───── EXCERPT ─────

- Born: Jeanne Josephine Spallarossa 8 May 1851 Brive-la-Gaillarde, France
- Died: 20 February 1920 (aged 68) Paris, France
- Other names: Bernard La Roche, Mrs. Bernard de Laroche, Bernard de Laroche, Mrs. Alexandre Bernhardt
- Occupations: Writer, newspaper editor-in-chief, and comics creator
- Spouse: Alexandre Bernhardt
- Children: Suzanne Rivière

= Jacqueline Rivière =

Pseudonym of French writer Jeanne Spallarossa

Jacqueline Rivière (8 May 1851 – 20 February 1920) was the pseudonym of a French writer, newspaper editor-in-chief and creator of the successful comic strip Bécassine.

Born Jeanne Josephine Spallarossa, 8 May 1851 in Brive-la-Gaillarde, France, she signed her first novels under the pseudonyms Bernard La Roche, Mrs. Bernard de Laroche, Bernard de Laroche or Mrs. Alexandre Bernhardt. In 1902, she adopted the pen name of Jacqueline Rivière, by which she has become most widely known.

== Personal life ==
Jeanne Josephine's father was Jean Baptiste Spallarossa, an officer from Bastia on the French island of Corsica who was a Legion of Honor recipient. He married Elisabeth Marie Martine de Gilbert de Merlhiac in 1848. Jeanne Josephine had four siblings, brothers Nicolas Guillaume (b. Blois, 1849) and Edouard Jean Charles (b. Paris, 1863) and sisters Marie Elisabeth Augustine and Aimable Elizabeth Angèle (b. Colmar, 1854). Their father died in 1863.

On 7 June 1887 in Vincennes, France, Jeanne Josephine married a civil engineer and general insurance inspector Alexandre Bernhardt (b. 1832, Paris). Their daughter, named Suzanne (b. 1882), was five years old at the time. The couple divorced in 1899. (Their daughter also became a writer and published her work under the pseudonyms of Arlette de Maillane or Suzanne Rivière.)

───── SOURCE DATA ─────

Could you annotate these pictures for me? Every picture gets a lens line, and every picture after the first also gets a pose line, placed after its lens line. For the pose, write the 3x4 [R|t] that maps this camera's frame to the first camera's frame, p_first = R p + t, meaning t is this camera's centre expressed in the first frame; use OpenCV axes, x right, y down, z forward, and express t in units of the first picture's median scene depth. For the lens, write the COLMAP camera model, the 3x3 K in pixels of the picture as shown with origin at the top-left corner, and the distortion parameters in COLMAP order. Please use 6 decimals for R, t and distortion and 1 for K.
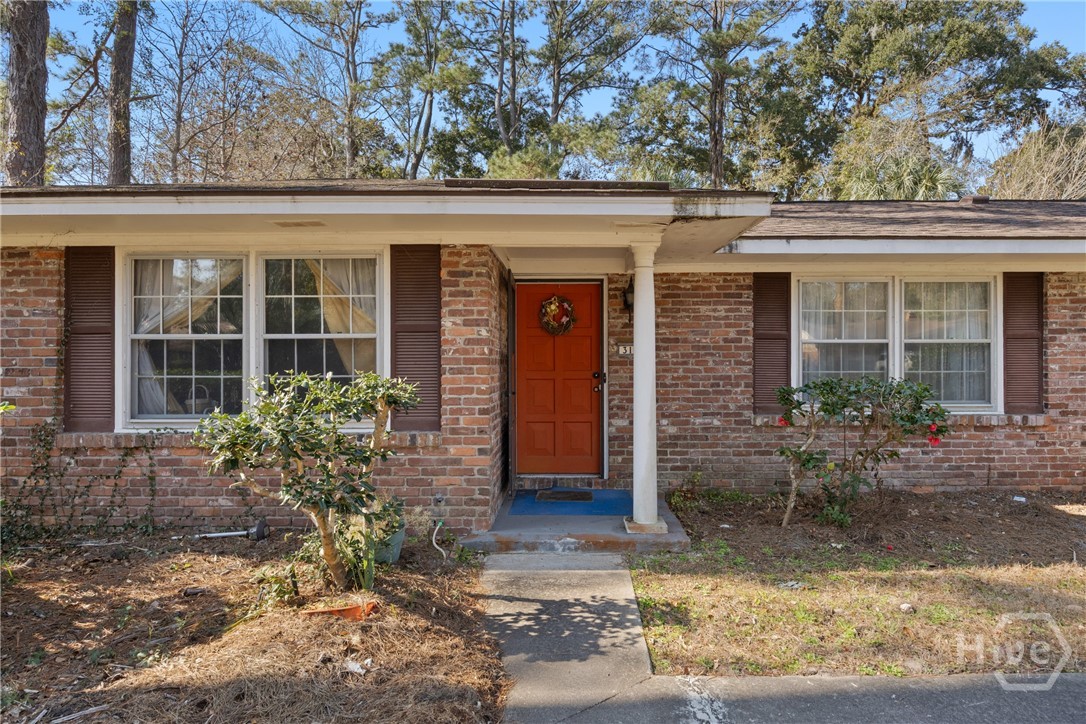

─────

▶ PROBLEM DETAILS: Render this sentence from the biography of Jacqueline Rivière in Spanish: "In 1902, she adopted the pen name of Jacqueline Rivière, by which she has become most widely known." The listing plays no part in this work.

▶ EXERCISE ANSWER: En 1902 adoptó el seudónimo de Jacqueline Rivière, por el cual se ha dado a conocer más ampliamente.